Exploratory Data Analysis with Play-by-Play Cricket Data
April 30, 2022
1 What is cricket? What is the Data Like?
First, what is cricket? In one sentence, it’s a version of baseball, played in different parts of the world, and using older rules. We will focus on the Twenty20 format of cricket, which has only been played professionally since about 2005, and is growing quickly in terms of spectator and commercial interest.
In the Twenty20 format, each team is allowed one innings to score runs (yes, “innings”, not inning). That innings is over if either:
- 10 of the 11 players are dismissed (a dismissal is also called an “out” or “wicket”), or
- 120 “fair” balls are thrown. A group of 6 throws is called an “over”, making 20 overs per innings. Hence the name Twenty20.
A small number (typically < 10) of throws per innings do not count against the limit of 120 because they were not thrown in a prescribed manner.
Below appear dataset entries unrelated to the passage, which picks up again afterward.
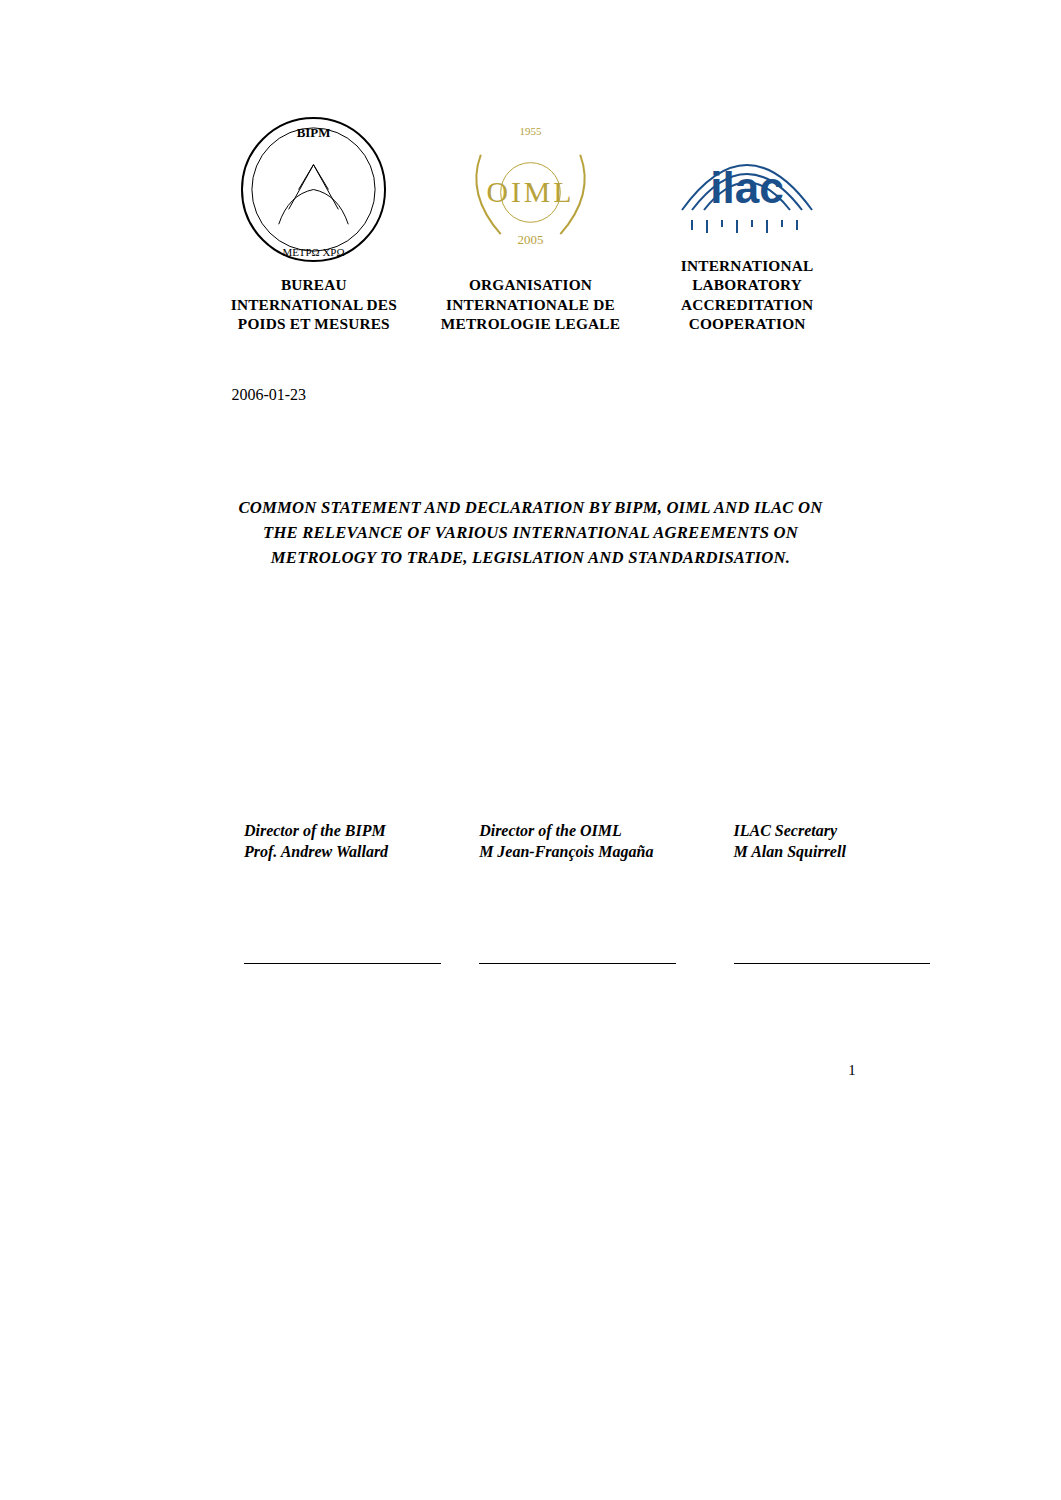BUREAU
INTERNATIONAL DES
POIDS ET MESURES
ORGANISATION
INTERNATIONALE DE
METROLOGIE LEGALE
INTERNATIONAL
LABORATORY
ACCREDITATION
COOPERATION
2006-01-23
COMMON STATEMENT AND DECLARATION BY BIPM, OIML AND ILAC ON THE RELEVANCE OF VARIOUS INTERNATIONAL AGREEMENTS ON METROLOGY TO TRADE, LEGISLATION AND STANDARDISATION.
Director of the BIPM
Prof. Andrew Wallard
Director of the OIML
M Jean-François Magaña
ILAC Secretary
M Alan Squirrell
1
A small number of throws also incur a one-run penalty; these cases are similar to “balls” and “hits-by-pitch” in baseball, respectively.
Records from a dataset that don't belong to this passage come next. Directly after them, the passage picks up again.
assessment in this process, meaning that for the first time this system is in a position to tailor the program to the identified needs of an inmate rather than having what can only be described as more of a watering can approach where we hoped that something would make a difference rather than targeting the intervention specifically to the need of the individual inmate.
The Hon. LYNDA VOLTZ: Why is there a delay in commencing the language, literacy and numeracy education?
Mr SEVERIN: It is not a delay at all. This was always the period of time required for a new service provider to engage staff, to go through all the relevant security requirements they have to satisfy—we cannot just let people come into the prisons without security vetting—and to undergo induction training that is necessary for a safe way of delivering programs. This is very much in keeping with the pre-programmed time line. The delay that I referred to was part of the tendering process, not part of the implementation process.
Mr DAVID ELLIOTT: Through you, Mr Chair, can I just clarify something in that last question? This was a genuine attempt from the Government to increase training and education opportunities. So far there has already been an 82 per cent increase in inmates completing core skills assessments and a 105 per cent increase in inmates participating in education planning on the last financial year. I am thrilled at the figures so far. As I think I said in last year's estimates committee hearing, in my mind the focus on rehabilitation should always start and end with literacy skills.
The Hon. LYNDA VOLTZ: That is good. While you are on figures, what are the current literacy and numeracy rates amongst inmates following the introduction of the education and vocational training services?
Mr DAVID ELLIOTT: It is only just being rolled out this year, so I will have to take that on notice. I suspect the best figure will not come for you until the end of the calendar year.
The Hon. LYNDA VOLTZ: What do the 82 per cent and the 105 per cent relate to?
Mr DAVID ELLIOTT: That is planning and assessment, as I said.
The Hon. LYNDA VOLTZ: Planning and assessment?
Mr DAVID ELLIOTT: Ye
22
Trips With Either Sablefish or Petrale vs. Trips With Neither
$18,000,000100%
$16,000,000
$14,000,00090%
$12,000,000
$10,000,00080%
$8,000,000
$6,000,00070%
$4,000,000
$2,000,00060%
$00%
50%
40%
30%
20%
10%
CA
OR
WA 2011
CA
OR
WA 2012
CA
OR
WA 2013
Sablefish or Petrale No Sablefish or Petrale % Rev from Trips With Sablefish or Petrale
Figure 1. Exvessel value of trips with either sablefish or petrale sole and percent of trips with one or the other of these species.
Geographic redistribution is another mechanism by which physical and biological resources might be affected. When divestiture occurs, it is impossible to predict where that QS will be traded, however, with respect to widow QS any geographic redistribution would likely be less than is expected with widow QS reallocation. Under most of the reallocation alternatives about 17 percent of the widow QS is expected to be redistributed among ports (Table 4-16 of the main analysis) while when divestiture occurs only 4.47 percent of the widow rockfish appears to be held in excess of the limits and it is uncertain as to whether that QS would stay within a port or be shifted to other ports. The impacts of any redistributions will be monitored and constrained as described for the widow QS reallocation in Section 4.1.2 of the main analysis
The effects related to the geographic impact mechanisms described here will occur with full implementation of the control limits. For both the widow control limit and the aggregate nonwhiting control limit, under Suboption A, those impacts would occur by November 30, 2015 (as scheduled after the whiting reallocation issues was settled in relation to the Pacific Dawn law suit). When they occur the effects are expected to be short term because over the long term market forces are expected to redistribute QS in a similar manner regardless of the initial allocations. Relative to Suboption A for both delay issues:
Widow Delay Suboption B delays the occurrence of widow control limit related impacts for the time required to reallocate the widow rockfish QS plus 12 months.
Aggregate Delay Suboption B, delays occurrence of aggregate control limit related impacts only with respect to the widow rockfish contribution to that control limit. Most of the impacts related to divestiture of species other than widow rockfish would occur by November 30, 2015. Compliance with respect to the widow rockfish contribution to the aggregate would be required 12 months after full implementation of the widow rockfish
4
Each of these 120+ throws has a discrete result that we simplified into six categories: Wicket, 0 Runs, 1 Run, 2-3 Runs, 4-5 Runs (Ground Rule Double), and 6 Runs (Home Run). Cases where 3 runs and 5 runs occurred were rare, so we treated them as a fixed proportion of 2-3 runs (~6.4%) and 4-5 (~1.5%) respectively. Likewise, throws not counting against the 120 limit, and those resulting in a penalty run, were treated as a fixed proportion of each of the six categories.